## START DOCUMENT SEGMENT
Facebook declined to comment on its plans for Instagram in China.

Instagram’s early success in China was independent of any major marketing efforts in the country. Last fall, founder Kevin Systrom revealed that the company was seeing over 100,000 downloads per week in China. Assuming that interest hasn’t tapered off, Instagram should have a user base in the millions here. If anything, download numbers are likely to have gone up, as Instagram has been available on Android since April, and the operating system leads in China by a wide margin.

The addition of Sina Weibo support back in March should also have helped spur adoption in China. With over 350 million users, Sina’s microblogging service offers huge potential for Instagram. One report found that 100,000 photos had been shared to Weibo from Instagram by more than 50,000 Sina Weibo users within months of the tie-in.

At the time of writing, more than 120,000 photos have been posted to Instagram with the #Beijing hashtag. Beijing also has an active IGers Beijing group that has collectively posted over 12,000 photos. The #Shanghai tag had 125,000, while the broader #China tag had over 440,000 photos.

In comparison, the entire Instagram service, which launched in October 2010, has over 80 million registered users and has seen more than 4 billion photos uploaded.
## END DOCUMENT SEGMENT
## START ENTRIES PROVIDED
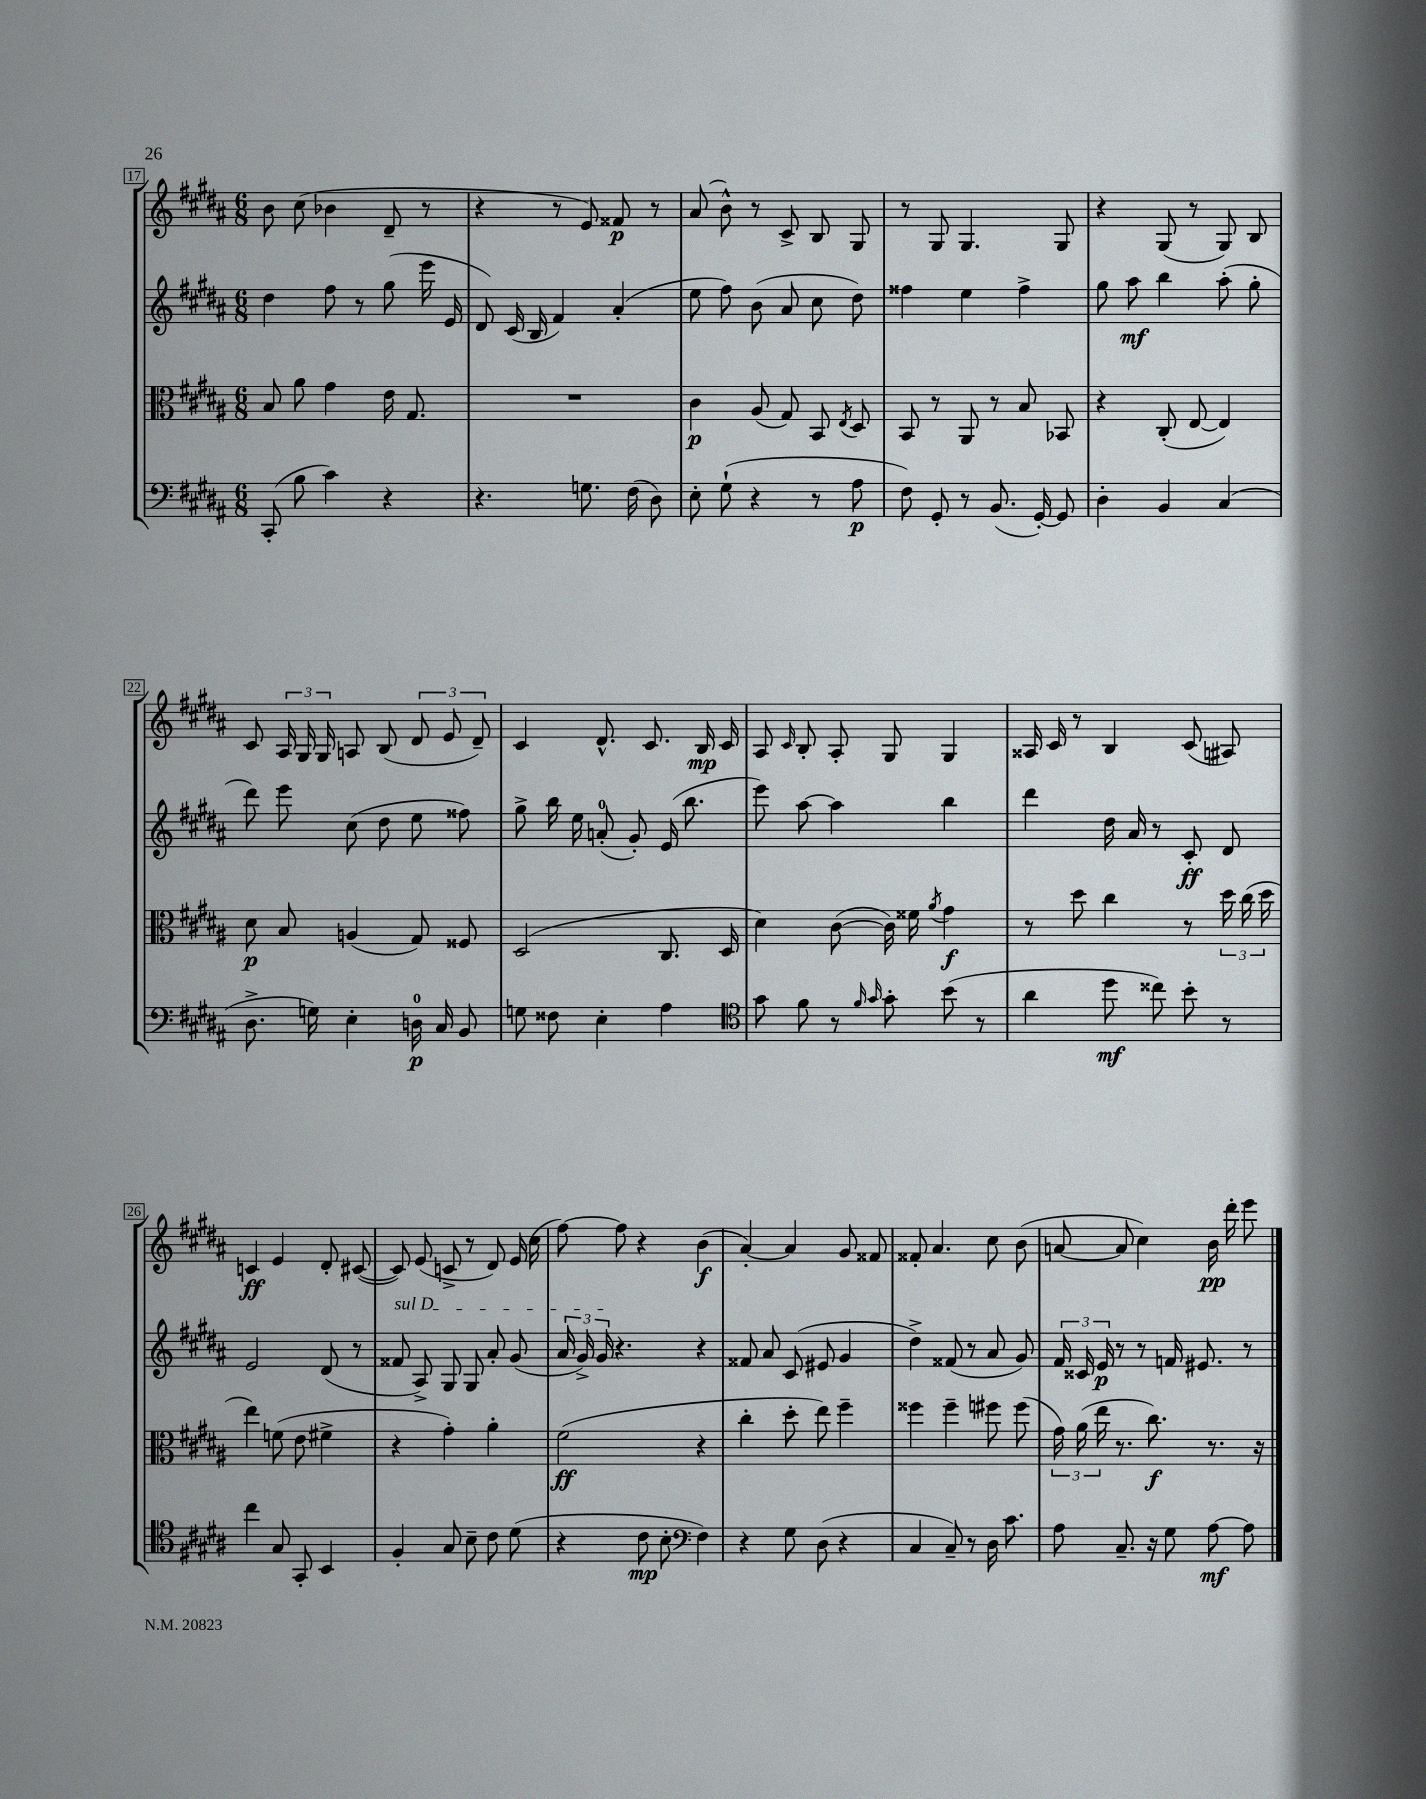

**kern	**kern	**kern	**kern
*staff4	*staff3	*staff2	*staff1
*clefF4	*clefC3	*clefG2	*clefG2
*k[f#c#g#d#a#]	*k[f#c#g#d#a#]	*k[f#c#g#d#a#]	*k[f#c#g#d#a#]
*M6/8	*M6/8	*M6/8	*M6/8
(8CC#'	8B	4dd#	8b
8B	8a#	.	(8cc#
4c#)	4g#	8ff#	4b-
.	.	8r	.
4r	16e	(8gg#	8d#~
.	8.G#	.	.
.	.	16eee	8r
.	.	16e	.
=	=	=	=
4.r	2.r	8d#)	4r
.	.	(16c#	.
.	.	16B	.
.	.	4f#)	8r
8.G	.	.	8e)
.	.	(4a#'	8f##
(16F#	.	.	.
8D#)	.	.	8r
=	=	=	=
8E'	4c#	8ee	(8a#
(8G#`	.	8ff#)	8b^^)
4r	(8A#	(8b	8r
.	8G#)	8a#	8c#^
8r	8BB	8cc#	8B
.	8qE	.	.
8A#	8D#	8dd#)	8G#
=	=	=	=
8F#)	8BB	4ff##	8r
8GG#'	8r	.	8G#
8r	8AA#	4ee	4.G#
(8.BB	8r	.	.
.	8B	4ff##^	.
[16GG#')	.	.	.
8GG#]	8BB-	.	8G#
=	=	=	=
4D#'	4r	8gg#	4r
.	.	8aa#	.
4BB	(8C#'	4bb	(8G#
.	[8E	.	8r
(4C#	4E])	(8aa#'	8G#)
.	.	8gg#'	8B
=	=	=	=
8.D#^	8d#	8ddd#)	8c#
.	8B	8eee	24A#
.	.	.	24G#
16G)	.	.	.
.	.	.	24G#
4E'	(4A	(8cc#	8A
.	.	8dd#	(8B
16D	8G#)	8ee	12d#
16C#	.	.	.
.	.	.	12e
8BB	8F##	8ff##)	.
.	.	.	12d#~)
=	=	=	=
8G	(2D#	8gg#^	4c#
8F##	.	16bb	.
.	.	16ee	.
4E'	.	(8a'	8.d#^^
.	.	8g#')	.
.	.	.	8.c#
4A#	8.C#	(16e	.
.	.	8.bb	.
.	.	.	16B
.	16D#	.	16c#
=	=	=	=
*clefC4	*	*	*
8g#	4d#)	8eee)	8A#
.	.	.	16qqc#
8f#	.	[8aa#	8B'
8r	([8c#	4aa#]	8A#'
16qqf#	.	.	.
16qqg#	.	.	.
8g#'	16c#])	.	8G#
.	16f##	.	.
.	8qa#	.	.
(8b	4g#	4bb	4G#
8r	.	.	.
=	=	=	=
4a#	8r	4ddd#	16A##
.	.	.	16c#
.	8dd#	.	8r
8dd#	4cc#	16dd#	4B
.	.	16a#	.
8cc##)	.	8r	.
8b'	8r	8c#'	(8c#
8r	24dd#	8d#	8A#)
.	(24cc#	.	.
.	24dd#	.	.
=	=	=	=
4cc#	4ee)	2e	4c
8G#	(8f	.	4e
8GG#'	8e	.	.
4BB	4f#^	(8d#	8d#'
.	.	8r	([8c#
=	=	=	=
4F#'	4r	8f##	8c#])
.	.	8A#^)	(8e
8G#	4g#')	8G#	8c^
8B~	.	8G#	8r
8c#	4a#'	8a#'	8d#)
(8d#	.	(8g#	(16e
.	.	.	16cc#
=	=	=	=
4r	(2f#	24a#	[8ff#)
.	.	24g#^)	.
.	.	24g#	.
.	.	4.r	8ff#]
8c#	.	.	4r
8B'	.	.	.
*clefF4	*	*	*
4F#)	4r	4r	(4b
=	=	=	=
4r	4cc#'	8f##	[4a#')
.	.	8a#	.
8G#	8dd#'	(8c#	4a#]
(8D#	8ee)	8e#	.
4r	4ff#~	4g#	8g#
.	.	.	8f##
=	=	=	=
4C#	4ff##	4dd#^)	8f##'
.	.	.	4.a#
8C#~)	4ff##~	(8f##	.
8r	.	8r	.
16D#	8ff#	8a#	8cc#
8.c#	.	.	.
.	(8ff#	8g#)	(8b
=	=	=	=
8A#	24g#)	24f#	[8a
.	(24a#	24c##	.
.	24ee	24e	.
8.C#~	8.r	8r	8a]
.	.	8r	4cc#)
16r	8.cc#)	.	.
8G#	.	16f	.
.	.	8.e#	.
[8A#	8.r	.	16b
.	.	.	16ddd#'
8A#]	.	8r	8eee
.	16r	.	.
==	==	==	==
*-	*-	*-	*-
## END ENTRIES PROVIDED
## START ENTRIES PROVIDED
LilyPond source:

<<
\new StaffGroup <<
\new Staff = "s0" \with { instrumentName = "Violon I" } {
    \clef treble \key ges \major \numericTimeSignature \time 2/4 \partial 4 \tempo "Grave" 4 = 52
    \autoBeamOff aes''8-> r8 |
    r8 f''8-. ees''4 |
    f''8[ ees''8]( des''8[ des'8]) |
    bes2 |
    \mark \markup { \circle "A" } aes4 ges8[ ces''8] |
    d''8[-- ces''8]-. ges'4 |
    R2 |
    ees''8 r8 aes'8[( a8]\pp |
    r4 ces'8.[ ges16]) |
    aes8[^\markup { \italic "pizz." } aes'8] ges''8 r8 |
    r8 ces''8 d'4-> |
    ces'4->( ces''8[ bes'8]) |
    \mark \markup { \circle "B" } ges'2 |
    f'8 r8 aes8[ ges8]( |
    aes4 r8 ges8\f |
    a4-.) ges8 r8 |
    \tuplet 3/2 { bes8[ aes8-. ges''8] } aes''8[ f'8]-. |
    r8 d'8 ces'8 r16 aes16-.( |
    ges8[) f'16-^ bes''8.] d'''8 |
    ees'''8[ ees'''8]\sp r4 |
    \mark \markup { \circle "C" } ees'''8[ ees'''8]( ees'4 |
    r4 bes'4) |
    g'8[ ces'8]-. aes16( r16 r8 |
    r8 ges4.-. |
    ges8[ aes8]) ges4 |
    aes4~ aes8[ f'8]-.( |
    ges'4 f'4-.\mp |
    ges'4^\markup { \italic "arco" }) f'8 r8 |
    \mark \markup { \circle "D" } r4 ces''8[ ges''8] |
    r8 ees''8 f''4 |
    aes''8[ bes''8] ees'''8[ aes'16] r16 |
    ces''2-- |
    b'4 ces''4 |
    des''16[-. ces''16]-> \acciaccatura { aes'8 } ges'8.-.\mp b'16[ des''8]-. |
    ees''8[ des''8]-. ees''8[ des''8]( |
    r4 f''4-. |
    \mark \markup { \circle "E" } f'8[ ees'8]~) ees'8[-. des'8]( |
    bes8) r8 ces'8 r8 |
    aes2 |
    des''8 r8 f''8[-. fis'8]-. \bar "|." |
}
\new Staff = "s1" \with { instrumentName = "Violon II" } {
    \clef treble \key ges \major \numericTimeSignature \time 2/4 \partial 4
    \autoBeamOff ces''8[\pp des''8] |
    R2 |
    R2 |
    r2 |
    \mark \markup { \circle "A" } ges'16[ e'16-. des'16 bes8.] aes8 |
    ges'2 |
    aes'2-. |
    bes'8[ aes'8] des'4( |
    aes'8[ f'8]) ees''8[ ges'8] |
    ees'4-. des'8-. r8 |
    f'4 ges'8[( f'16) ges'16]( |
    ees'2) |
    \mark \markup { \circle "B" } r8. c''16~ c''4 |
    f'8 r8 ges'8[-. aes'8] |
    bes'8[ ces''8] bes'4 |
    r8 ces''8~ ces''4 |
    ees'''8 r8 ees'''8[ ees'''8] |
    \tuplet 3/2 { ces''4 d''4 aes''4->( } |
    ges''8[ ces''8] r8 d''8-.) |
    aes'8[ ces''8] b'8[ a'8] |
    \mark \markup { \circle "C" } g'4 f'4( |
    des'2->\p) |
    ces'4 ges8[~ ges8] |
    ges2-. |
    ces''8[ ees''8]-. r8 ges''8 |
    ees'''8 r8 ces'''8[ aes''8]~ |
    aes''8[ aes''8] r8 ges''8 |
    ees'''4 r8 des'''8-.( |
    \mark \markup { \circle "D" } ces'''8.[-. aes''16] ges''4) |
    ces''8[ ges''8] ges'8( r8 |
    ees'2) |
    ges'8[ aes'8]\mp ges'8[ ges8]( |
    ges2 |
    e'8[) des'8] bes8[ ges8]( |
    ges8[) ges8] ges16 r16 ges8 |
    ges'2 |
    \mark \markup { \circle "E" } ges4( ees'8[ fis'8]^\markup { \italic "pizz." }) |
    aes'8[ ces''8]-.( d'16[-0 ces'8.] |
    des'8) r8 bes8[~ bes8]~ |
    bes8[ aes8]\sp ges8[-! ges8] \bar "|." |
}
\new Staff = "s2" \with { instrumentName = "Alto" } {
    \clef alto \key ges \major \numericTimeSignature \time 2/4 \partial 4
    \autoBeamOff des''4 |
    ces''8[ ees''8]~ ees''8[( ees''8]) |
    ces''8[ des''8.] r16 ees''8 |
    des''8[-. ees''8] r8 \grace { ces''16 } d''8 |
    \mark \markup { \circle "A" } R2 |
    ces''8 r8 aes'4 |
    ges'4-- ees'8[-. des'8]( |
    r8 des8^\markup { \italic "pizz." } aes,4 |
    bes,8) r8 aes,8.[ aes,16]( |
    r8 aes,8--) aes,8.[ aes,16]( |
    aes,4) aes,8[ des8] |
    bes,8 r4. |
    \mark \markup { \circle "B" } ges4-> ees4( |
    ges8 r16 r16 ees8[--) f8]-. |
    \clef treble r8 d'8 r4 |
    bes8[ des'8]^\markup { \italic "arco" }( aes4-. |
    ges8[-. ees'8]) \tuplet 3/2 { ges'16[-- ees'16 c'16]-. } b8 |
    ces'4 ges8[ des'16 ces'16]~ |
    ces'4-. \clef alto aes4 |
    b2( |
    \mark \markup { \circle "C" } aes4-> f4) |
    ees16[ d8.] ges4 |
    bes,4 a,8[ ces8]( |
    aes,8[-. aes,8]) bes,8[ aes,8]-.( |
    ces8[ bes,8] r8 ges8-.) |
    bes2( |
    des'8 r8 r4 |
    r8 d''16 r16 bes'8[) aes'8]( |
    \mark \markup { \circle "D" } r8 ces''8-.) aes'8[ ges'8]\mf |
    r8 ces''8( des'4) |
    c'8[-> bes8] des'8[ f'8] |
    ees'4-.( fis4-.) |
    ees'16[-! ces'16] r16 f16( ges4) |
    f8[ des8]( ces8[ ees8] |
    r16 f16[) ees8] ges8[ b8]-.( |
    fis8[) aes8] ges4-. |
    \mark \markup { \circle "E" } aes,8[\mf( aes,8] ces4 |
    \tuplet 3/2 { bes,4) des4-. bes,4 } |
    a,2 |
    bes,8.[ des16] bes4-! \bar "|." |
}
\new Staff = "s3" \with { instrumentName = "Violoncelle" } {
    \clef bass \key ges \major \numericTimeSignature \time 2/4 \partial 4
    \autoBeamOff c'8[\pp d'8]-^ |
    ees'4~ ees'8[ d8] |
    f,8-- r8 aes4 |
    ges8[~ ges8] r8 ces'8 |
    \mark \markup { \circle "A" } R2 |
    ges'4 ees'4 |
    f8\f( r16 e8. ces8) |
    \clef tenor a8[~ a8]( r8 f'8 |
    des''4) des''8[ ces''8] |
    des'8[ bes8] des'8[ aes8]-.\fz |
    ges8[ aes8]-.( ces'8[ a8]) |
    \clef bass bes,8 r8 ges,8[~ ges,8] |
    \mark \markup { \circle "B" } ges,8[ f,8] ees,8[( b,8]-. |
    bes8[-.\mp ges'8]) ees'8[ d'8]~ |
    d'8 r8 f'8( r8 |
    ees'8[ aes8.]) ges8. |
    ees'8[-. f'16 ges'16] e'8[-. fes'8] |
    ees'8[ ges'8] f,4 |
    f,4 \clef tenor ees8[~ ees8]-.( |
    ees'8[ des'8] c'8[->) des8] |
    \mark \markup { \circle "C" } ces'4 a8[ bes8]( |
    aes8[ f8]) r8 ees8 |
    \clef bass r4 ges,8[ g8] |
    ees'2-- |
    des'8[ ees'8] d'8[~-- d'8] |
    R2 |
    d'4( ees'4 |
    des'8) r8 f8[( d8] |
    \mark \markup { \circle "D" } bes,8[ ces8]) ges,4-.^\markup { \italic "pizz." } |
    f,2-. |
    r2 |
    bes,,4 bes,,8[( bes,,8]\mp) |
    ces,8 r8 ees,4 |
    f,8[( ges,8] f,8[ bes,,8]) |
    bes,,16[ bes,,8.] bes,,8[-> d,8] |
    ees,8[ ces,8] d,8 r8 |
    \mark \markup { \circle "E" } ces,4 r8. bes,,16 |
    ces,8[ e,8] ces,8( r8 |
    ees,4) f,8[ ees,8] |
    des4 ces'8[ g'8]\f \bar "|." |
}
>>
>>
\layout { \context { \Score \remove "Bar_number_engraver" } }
## END ENTRIES PROVIDED
WHAT YOU NEED TO DO>
**1)** In the Instagram-in-China text, how many downloads per week did Kevin Systrom say the company was seeing in China last fall?
**2)** From the Instagram-in-China text, write out the passage starting with "The addition of" and going on through "over 440,000 photos.", replacing "hashtag" with "tag".

OUTPUTS BY TASK>
**1)** Over 100,000 downloads per week.

**2)**
The addition of Sina Weibo support back in March should also have helped spur adoption in China. With over 350 million users, Sina’s microblogging service offers huge potential for Instagram. One report found that 100,000 photos had been shared to Weibo from Instagram by more than 50,000 Sina Weibo users within months of the tie-in.

At the time of writing, more than 120,000 photos have been posted to Instagram with the #Beijing tag. Beijing also has an active IGers Beijing group that has collectively posted over 12,000 photos. The #Shanghai tag had 125,000, while the broader #China tag had over 440,000 photos.